Shrink the schedule and you shrink how much season ticket holders have to pay, how much sponsors pay to reach them, most importantly how much television will pay to broadcast the game (locally and nationally). That means players would make less, too. The overall pool of money would shrink. And if you think the owners want the pool of money to shrink you were not paying attention during the lockout.

That said, the problem with the shorter schedule last year from a quality perspective was how condensed it was, the back-to-back-to-backs and so on. Guys wore down because of the lack of rest. Karl is right, if NBA teams started on Christmas and played 60 games or fewer there likely would be a better product and more attention to the regular season because each game would mean more.

There would just be less money. And we can’t have that.

  1. money2long - Sep 24, 2012 at 10:50 AM

    less games probably mean more stamina/less injuries, which contribute to better quality of play
    more games mean more fan opportunities/more money and a happier david stern.

    i like more games. but i think less games would actually make guys play better because they won’t be so burned out. maybe even better post season. but the beauty of more games mean GMs put more thought into the supporting cast. more games make role players more valuable. coaches will try to find more players that can contribute to preserve their more important players as much as possible. in this case, i would think role players would like more games because it makes them a commodity.

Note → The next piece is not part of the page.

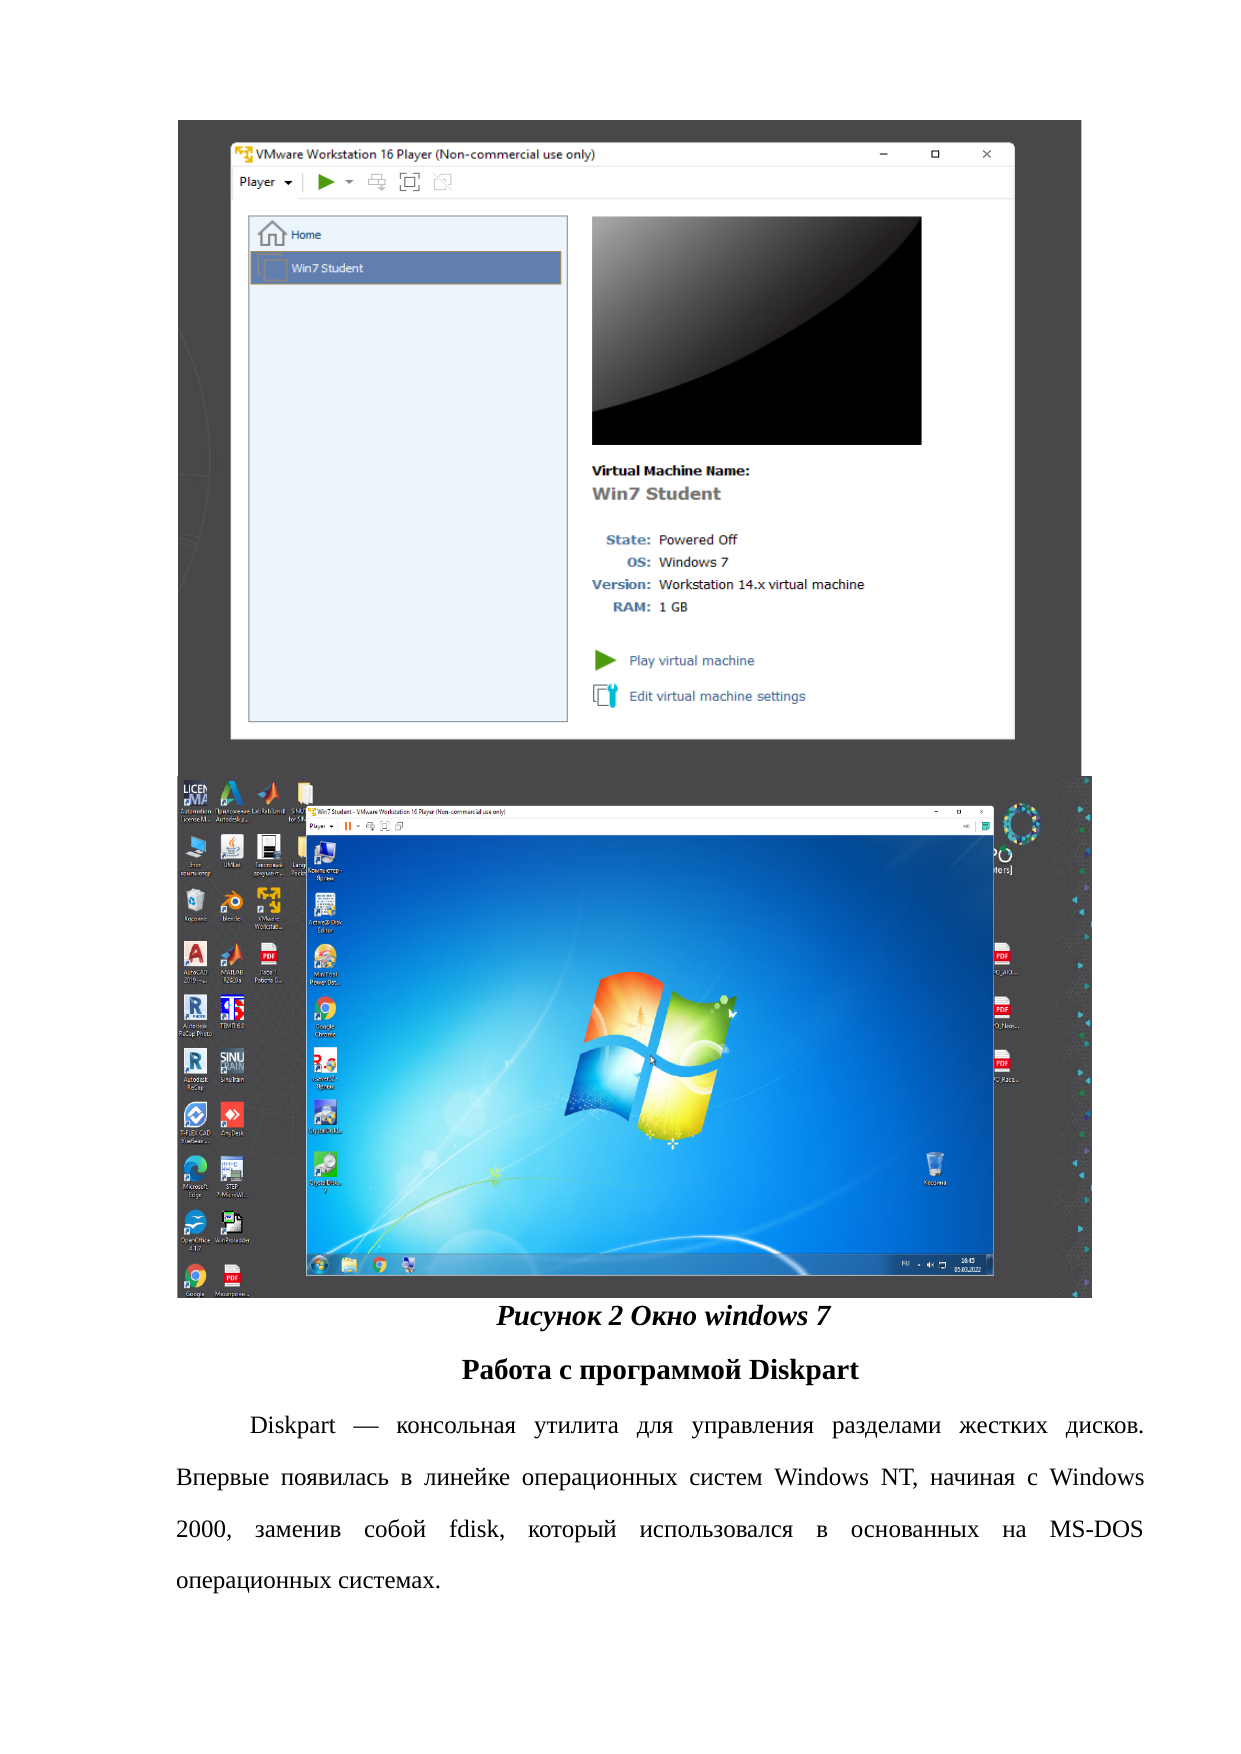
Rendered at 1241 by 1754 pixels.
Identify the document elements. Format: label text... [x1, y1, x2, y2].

text Рисунок 2 Окно windows 7 [177, 1298, 1152, 1331]
text Diskpart — консольная утилита для управления разделами жестких дисков. Впервые появилась в линейке операционных систем Windows NT, начиная с Windows 2000, заменив собой fdisk, который использовался в основанных на MS-DOS операционных системах. [176, 1410, 1145, 1594]
text Работа с программой Diskpart [177, 1352, 1143, 1386]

  2. ulyses20 - Sep 24, 2012 at 11:19 AM

    I disagree with the part of “Shrink the schedule and you shrink how much season ticket holders have to pay”. If they shrink the schedule each games become for important for each team, therefore the teams could charge more for each game which will add up to the say amount if they were paying less for more games. Similar like the NFL, they can charge more for each game because they have fewer games to play. The same thing goes for endorsements, they can charge them more.

    • nbascreed - Sep 24, 2012 at 1:28 PM

      NBA tickets aren’t commodities and your normal supply/demand won’t just magically apply b/c you artificially reduce your supply. I’m sure the league models this scenario every year with every input imaginable and it always comes back as no dice. It would take too long (my guess is about 8-10 years) to change both the local and national perception of the value of a single game.

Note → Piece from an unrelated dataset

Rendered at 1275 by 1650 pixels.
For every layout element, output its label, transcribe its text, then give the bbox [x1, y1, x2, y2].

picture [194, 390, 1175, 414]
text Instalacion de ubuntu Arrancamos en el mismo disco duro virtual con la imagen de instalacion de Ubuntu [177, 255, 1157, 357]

      • michaeljordanseviltwin - Sep 24, 2012 at 2:59 PM

        Well said. And you’re right.

  3. paleihe - Sep 24, 2012 at 11:34 AM

    “That said, the problem with the shorter schedule last year from a quality perspective was how condensed it was, the back-to-back-to-backs and so on.”

    There’s no law that says the regular season has to end mid April. They can extend that to not have all these back-to-back-to-back games.

  4. somekat - Sep 24, 2012 at 1:38 PM

    If the producet is better, and interest is higher, TV deals should cancel out. Networks will pay the same amount for 60 games getting 20% viewership than they would for playing 80 games at 12% viewership

  5. whodatnhollywood - Sep 24, 2012 at 2:18 PM

    62 games with the regular season starting Thanksgiving week would be great. By Christmas, most of the teams should be tuned up by then.

  6. shzastl - Sep 24, 2012 at 2:22 PM

    It always comes down to money, but why is 82 the magic number to maximize earnings? Wouldn’t they make still more money if they had 100 or 120 games?

  7. 00maltliquor - Sep 24, 2012 at 8:31 PM

    Hate the idea of less games, but it makes waaay to much sense in so many ways. Therefore, I think I DO like it!

    Games spread further apart, games mean a little more, less injuries (in theory), gives me a little more time to focus on the football season (file that under personal reasons ;-) ), players playing with more energy, thus putting out a better product. Me likes.